Two millenials coding websites from a co-working space in Ballston have spent the last two years building their digital agency Exobyte from the ground up.

And along the way, Taylor Bagwell and Dominic Giacona — who are both brimming with ideas, inventions and solutions — say they’ve learned a lot about the balance required to grow a company while indulging their creative side.

“We have certainly had our fair share of growing pains,” says co-founder Bagwell.

Website development was a bit of a side-gig for both co-founders. Bagwell was bored at his government contracting job and began designing people’s websites for free until his name got around and he decided to monetize his skills. Giacona was in the U.S. Navy for five years and after leaving, got into user interface/user experience design (which is known by the abbreviation UI/UX) because he needed more work.

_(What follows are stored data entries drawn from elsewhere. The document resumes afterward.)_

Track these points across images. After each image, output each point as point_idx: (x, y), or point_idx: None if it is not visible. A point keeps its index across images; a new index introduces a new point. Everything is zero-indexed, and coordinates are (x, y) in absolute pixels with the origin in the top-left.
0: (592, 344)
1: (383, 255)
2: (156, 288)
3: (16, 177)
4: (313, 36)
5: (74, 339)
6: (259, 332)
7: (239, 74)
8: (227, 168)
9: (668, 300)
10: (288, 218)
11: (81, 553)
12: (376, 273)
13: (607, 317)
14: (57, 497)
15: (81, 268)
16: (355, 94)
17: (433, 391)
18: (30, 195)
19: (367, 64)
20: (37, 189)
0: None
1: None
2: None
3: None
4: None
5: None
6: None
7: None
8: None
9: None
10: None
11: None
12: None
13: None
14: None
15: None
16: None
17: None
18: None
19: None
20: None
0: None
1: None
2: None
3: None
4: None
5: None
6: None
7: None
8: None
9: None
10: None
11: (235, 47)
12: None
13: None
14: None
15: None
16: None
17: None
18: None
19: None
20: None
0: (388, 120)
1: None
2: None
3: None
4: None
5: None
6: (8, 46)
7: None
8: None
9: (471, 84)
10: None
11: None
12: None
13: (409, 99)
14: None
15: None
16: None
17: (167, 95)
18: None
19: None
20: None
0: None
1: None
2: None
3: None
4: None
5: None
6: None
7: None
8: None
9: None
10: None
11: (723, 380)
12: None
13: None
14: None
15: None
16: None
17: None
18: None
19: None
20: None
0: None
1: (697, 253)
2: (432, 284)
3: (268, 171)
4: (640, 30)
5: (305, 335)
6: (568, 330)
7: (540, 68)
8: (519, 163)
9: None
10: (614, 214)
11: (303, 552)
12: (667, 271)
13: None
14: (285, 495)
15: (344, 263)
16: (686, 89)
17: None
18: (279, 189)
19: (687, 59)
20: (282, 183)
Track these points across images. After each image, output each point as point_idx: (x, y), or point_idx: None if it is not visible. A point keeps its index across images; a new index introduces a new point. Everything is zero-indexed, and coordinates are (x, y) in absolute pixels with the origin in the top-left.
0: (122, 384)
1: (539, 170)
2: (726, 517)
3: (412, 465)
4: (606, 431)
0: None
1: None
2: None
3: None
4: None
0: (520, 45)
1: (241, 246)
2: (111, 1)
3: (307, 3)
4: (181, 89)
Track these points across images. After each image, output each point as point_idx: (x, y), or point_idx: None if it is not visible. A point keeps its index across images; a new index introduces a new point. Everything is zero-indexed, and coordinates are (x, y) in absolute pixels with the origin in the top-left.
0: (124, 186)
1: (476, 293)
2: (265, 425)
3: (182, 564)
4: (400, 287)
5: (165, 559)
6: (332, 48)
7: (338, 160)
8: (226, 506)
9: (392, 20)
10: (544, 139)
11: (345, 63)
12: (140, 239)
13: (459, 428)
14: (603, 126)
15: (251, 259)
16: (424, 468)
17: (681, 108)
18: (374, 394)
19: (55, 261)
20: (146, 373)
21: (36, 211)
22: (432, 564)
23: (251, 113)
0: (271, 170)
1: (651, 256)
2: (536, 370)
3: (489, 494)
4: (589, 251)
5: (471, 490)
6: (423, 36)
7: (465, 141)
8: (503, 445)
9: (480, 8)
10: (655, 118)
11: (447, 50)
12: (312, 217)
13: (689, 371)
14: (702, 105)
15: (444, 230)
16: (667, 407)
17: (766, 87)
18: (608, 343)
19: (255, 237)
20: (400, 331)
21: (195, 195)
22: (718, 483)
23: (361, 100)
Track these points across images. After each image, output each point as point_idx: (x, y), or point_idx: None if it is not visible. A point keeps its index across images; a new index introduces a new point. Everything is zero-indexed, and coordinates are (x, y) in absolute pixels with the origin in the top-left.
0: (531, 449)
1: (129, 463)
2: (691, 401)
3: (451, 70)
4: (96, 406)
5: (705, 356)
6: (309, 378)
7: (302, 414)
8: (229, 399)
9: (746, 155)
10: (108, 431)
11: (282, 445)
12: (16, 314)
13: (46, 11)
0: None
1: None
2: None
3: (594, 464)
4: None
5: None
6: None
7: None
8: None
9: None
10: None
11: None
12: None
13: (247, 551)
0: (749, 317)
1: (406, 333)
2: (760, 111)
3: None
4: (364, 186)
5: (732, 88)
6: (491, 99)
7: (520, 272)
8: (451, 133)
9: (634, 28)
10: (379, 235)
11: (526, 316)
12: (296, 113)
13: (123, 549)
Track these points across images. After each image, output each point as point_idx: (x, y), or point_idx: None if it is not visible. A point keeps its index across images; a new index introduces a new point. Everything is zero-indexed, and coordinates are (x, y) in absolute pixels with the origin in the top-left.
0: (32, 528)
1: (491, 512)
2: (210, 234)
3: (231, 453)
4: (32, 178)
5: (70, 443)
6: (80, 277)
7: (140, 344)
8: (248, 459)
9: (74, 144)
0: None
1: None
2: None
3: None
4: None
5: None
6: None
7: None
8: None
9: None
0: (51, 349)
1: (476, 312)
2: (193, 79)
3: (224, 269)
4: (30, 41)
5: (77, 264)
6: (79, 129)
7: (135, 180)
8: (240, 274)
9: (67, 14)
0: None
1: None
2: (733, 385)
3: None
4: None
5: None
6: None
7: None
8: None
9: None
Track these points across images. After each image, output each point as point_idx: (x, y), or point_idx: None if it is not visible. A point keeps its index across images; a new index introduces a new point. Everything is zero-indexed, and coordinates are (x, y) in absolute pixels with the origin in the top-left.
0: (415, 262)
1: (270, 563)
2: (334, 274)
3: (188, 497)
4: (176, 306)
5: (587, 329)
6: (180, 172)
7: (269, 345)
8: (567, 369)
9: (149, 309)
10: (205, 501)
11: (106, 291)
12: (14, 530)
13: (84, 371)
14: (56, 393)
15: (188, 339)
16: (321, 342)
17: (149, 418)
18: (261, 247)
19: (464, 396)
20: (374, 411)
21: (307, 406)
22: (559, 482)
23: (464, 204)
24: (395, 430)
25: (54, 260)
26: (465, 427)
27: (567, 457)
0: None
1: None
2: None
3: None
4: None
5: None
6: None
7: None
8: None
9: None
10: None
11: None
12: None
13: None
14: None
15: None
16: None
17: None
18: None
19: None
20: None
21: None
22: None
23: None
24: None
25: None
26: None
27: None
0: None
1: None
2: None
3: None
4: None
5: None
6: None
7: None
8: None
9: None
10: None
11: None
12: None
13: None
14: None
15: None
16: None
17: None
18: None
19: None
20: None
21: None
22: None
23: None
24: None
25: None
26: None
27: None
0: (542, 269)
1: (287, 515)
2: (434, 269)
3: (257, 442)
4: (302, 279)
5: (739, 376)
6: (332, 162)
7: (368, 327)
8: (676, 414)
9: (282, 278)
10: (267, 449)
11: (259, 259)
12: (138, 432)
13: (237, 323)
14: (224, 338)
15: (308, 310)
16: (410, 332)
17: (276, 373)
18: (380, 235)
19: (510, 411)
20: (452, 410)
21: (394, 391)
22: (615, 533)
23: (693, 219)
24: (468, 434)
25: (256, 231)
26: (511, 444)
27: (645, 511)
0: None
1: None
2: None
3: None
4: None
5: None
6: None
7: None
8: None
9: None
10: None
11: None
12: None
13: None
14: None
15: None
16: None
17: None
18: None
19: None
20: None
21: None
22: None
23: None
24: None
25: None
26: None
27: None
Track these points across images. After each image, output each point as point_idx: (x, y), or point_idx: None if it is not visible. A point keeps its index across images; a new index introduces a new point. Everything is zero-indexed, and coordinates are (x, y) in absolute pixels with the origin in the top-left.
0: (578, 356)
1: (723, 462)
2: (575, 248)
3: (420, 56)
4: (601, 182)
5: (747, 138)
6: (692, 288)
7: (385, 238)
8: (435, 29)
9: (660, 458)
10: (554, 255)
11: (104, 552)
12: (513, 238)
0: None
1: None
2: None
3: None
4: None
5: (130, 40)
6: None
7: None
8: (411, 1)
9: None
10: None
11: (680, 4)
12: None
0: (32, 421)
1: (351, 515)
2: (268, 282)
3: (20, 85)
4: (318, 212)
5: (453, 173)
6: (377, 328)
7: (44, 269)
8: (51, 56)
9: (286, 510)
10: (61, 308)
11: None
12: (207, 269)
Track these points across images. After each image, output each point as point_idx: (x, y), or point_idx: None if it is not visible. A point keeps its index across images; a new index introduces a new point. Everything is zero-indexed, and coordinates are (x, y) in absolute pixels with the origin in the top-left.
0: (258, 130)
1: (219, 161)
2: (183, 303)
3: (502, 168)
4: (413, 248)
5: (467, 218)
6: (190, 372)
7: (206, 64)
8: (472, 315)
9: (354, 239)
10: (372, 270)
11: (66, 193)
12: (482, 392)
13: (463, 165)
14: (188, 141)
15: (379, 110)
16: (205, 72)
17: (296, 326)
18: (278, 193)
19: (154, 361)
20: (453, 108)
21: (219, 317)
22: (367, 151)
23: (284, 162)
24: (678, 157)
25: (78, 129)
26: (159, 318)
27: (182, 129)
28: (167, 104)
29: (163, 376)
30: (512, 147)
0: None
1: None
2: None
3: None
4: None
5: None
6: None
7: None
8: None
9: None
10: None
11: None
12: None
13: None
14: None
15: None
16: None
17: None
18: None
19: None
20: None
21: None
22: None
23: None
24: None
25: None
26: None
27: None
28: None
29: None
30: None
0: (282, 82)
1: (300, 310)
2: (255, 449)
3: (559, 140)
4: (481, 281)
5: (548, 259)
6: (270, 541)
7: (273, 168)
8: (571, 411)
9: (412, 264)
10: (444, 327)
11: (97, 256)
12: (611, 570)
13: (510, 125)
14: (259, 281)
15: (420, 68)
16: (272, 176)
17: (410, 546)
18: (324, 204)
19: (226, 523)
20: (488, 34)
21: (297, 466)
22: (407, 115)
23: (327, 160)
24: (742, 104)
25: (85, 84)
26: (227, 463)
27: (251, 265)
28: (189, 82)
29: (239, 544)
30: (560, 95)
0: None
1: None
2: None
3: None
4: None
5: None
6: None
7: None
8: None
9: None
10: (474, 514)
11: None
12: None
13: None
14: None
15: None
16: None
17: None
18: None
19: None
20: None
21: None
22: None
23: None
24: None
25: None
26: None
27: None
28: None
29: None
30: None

As he dove deeper, he became increasingly fascinated by the idea of telling hypervisual stories through website design.

“It all starts with user experience,” he said. “Making something visually appealing is one thing, but the goal is making it easy to use so that they don’t have to think at all.”

Some examples of their work include websites for a candy brand, fitness devices and a health coach-turned-podcaster.

Growing Exobyte, which offers web design, app development, e-commerce and marketing services, has taught both entrepreneurs business lessons. Bagwell says he now cannot understate the importance of vetting potential hires with real-time skills tests. As for finances, he realized a good accountant is key to an unsurprising tax season.

Exobyte co-founders Dominic Giacona, left, and Taylor Bagwell, right (via Exobyte)

Most of all, building Exobyte taught them not get distracted by “shiny things.”

“We’ve made mistakes with getting excited about things we wanted to work on and pulling our attention away from things that mattered,” Bagwell said.

At one point, they tried to design an app that helps people find temporary contract labor — a market they learned is already saturated with options.

They’re taking a more measured approach with a new idea, which Giacona says came from a family member. It is aimed at making people feel safer on the road, and particularly during traffic stops.

“I always had ideas and solutions for problems,” Giacona said. (Bagwell and Giacona met because Giacona had the idea for a biodegradable liner for a protein shake, and he needed a website for the product concept.)

The fitness industry, from workout apparel to nutrition, also became one where Exobyte made a name for itself. But now, Bagwell and Giacona say they’re hoping to take on more clients outside that niche.

“You get burnt out working with the same industry: at the end of the day, they all want the same thing and they’re competing with each other. It makes it harder to work with clients and differentiate them,” Bagwell said.

The key to staying happy as a digital creator, he says, is to be flexible and not to get too deep into one niche.

In the coming year, the two are looking to take on new clients and hire a developer so they can focus on building up Exobyte — and devote some more time to their side projects.